Très souvent l’agression voire l’assassinat des personnes à l’orientation sexuelle extraordinaire passe souvent dans le lot des dossiers négligés peut-être en raison de leur stigmatisation. Dans les cultures africaines en général, ivoiriennes en particulier ces personnes constituent une honte pour leur famille et s’inquiéter de leur sort est tout aussi problématique. Le regard de la société en est un facteur.
En septembre 2016, un expatrié français Laurent Guilard qui travaillait dans un restaurant de la place a été découvert mort dans un immeuble inachevé à Abidjan Cocody. Quand la rumeur a couru qu’il était un homosexuel, son dossier est resté sans suite. Ni la plainte de sa famille vivant en France, ni les relances récurrentes par saisine d’un tribunal parisien n’ont permis d’éclairer ce crime dont a été victime ce jeune français. « Laurent, victime d’un crime oublié en Côte d’Ivoire », titrait le journal français ‘’Le Parisien’’ dans son édition en ligne le 31 août 2018.

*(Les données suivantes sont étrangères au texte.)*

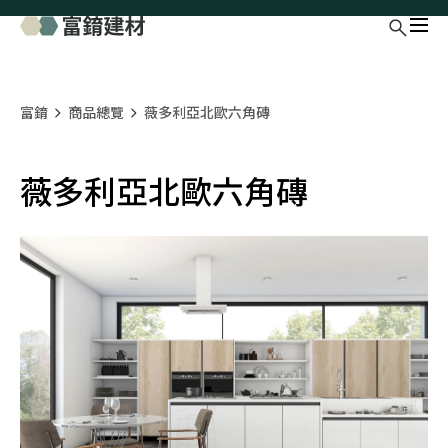
富錥
商品總覽
薇多利亞北歐六角磚
薇多利亞北歐六角磚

On en est là. Homosexuel ou woubi en Côte d’Ivoire, point besoin de s’exhiber. Il faut vivre caché au risque de s’exposer à la vindicte. L’opinion ivoirienne, la société ivoirienne tout court accepte encore mal ce qui est considéré comme une atteinte aux bonnes mœurs, l’homosexualité. Peut-être que les pouvoirs publics trouveront un jour la bonne formule pour légiférer sur un phénomène social qui relève du tabou. Mais ce n’est pas pour demain la veille.